**PROBLEM TO WORK ON**
Give all of the entries below again, word for word and line for line, leaving out the pictures.

═════ INPUT DATA

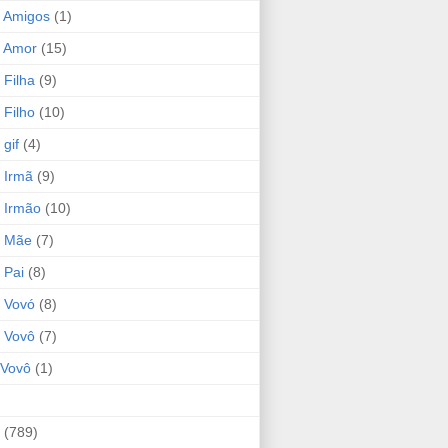
 Amigos
(1)
 Amor
(15)
 Filha
(9)
 Filho
(10)
gif
(4)
 Irmã
(9)
 Irmão
(10)
o Mãe
(7)
 Pai
(8)
 Vovó
(8)
 Vovô
(7)
Vovô
(1)
(789)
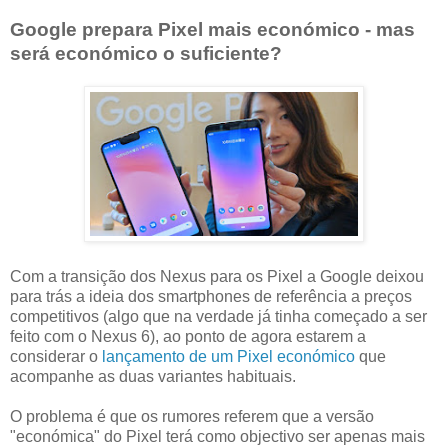
Google prepara Pixel mais económico - mas
será económico o suficiente?
Com a transição dos Nexus para os Pixel a Google deixou
para trás a ideia dos smartphones de referência a preços
competitivos (algo que na verdade já tinha começado a ser
feito com o Nexus 6), ao ponto de agora estarem a
considerar o
lançamento de um Pixel económico
que
acompanhe as duas variantes habituais.
O problema é que os rumores referem que a versão
"económica" do Pixel terá como objectivo ser apenas mais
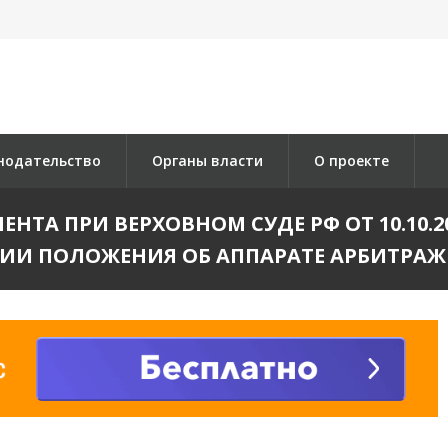
нодательство
Органы власти
О проекте
А ПРИ ВЕРХОВНОМ СУДЕ РФ ОТ 10.10.2016 N
ИИ ПОЛОЖЕНИЯ ОБ АППАРАТЕ АРБИТРАЖ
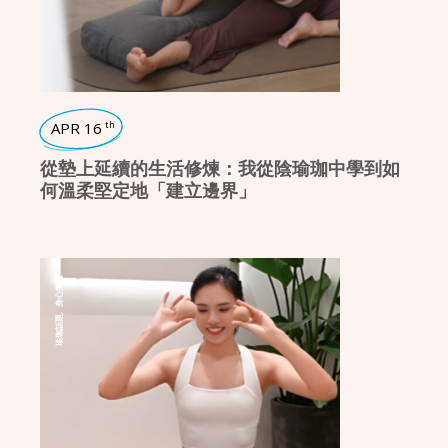
APR 16
th
從墊上延續的生活修煉：我從陰瑜珈中學到如
何溫柔堅定地「建立邊界」
身心療癒
,
瑜珈話題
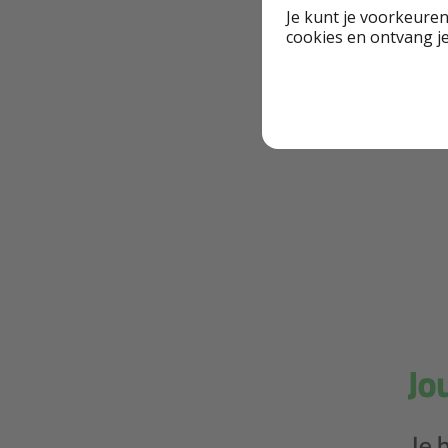
Je kunt je voorkeuren
cookies en ontvang j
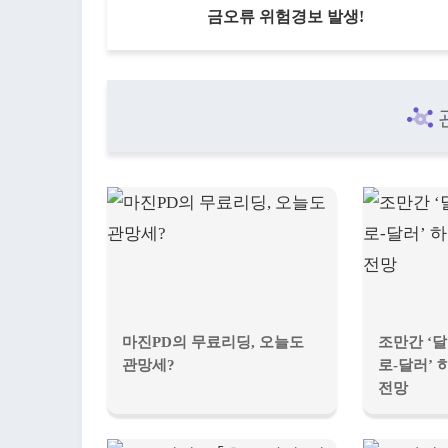
금오류 위험경보 발생!
마진PD의 무료리딩, 오늘도
조만간 ‘달
관망세?
로-달러’ 
전망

══════════

**ANSWER AREA**
 Amigos
(1)
 Amor
(15)
 Filha
(9)
 Filho
(10)
gif
(4)
 Irmã
(9)
 Irmão
(10)
o Mãe
(7)
 Pai
(8)
 Vovó
(8)
 Vovô
(7)
Vovô
(1)
(789)
Google prepara Pixel mais económico - mas
será económico o suficiente?
Com a transição dos Nexus para os Pixel a Google deixou
para trás a ideia dos smartphones de referência a preços
competitivos (algo que na verdade já tinha começado a ser
feito com o Nexus 6), ao ponto de agora estarem a
considerar o
lançamento de um Pixel económico
que
acompanhe as duas variantes habituais.
O problema é que os rumores referem que a versão
"económica" do Pixel terá como objectivo ser apenas mais
нодательство
Органы власти
О проекте
А ПРИ ВЕРХОВНОМ СУДЕ РФ ОТ 10.10.2016 N
ИИ ПОЛОЖЕНИЯ ОБ АППАРАТЕ АРБИТРАЖ
APR 16
th
從墊上延續的生活修煉：我從陰瑜珈中學到如
何溫柔堅定地「建立邊界」
身心療癒
,
瑜珈話題
Je kunt je voorkeuren
cookies en ontvang j
금오류 위험경보 발생!
마진PD의 무료리딩, 오늘도
조만간 ‘달
관망세?
로-달러’ 
전망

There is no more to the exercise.